Personal Attribute Leakage in Federated Speech Models
Hamdan Al-Ali 1, Ali Reza Ghavamipour 1,2, Tommaso Caselli 3, Fatih Turkmen 3, Zeerak Talat 4, Hanan Aldarmaki 1
Published on arXiv
2510.13357
Model Inversion Attack
OWASP ML Top 10 — ML03
Key Finding
Accent information can be reliably inferred from all three federated ASR models; attributes underrepresented in pre-training data exhibit the highest leakage vulnerability.

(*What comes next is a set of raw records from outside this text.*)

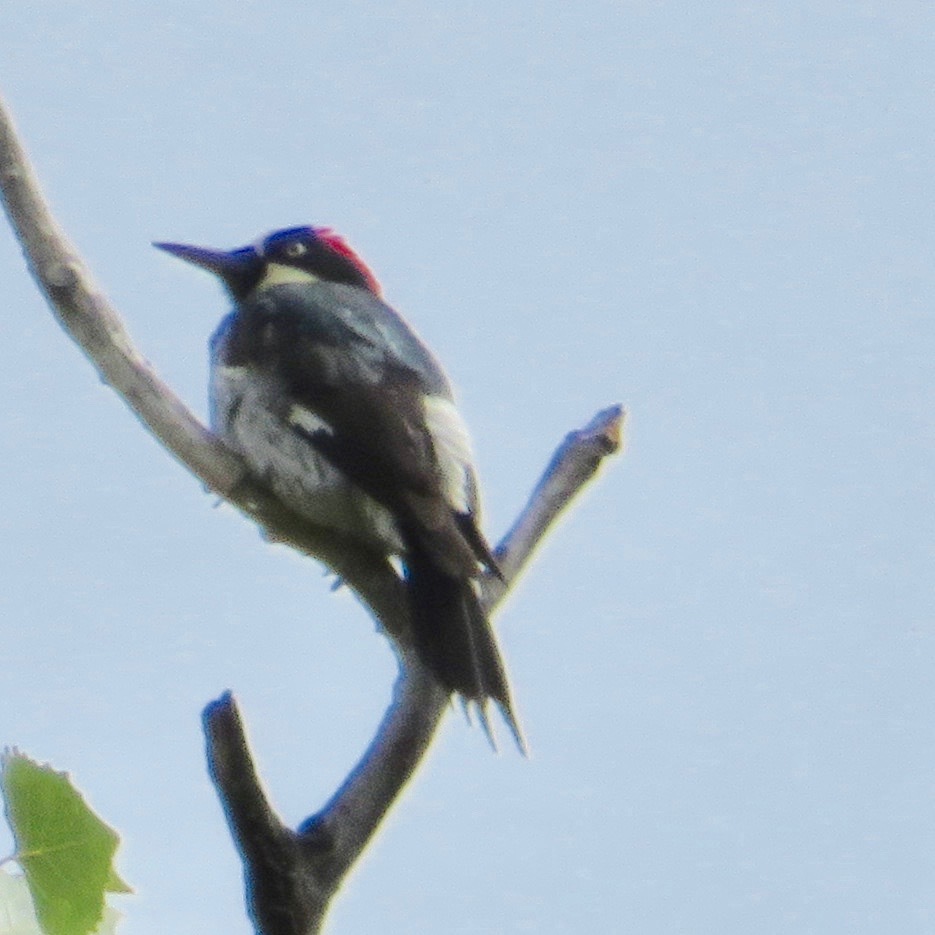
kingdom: Animalia
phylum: Chordata
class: Aves
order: Piciformes
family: Picidae
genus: Melanerpes
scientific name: Melanerpes formicivorus
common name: Acorn woodpecker
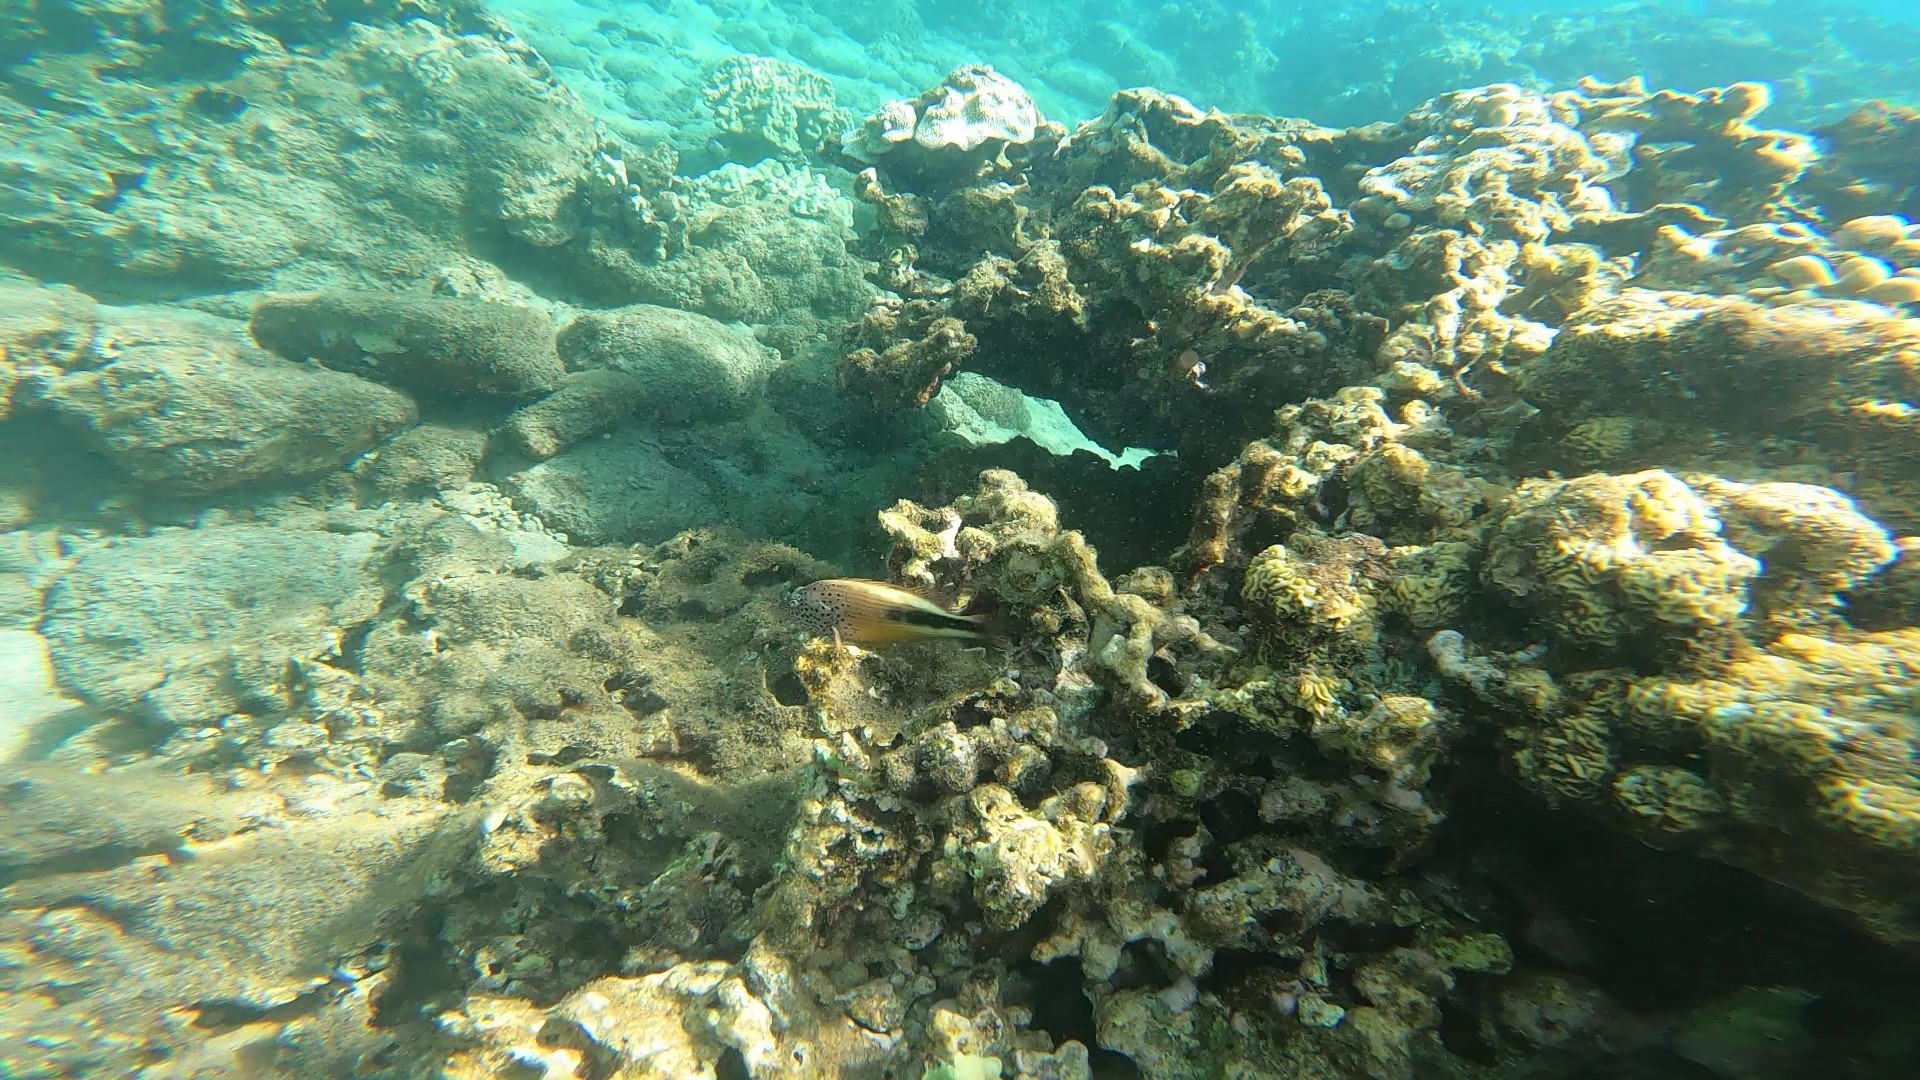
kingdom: Animalia
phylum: Chordata
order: Perciformes
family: Cirrhitidae
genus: Paracirrhites
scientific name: Paracirrhites forsteri
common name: Freckled hawkfish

Centroid-based attribute inference via weight statistics
Novel technique introduced
Federated learning is a common method for privacy-preserving training of machine learning models. In this paper, we analyze the vulnerability of ASR models to attribute inference attacks in the federated setting. We test a non-parametric white-box attack method under a passive threat model on three ASR models: Wav2Vec2, HuBERT, and Whisper. The attack operates solely on weight differentials without access to raw speech from target speakers. We demonstrate attack feasibility on sensitive demographic and clinical attributes: gender, age, accent, emotion, and dysarthria. Our findings indicate that attributes that are underrepresented or absent in the pre-training data are more vulnerable to such inference attacks. In particular, information about accents can be reliably inferred from all models. Our findings expose previously undocumented vulnerabilities in federated ASR models and offer insights towards improved security.
Key Contributions
- Demonstrates feasibility of non-parametric attribute inference attacks against federated ASR models (Wav2Vec2, HuBERT, Whisper) using only weight differentials, with no access to raw speech
- Shadow model approach: fine-tunes global model on labeled public speech to build class centroids from weight statistics, then predicts attributes via normalized Euclidean distance
- Finds that attributes underrepresented or absent in pre-training data (notably accent) are most vulnerable to leakage across all tested models
🛡️ Threat Analysis
The attack reconstructs private personal attributes (gender, age, accent, emotion, dysarthria) from model weight updates in a federated learning setting — a gradient/weight leakage attack where a passive server-side adversary infers private training data properties from shared model updates without accessing raw audio.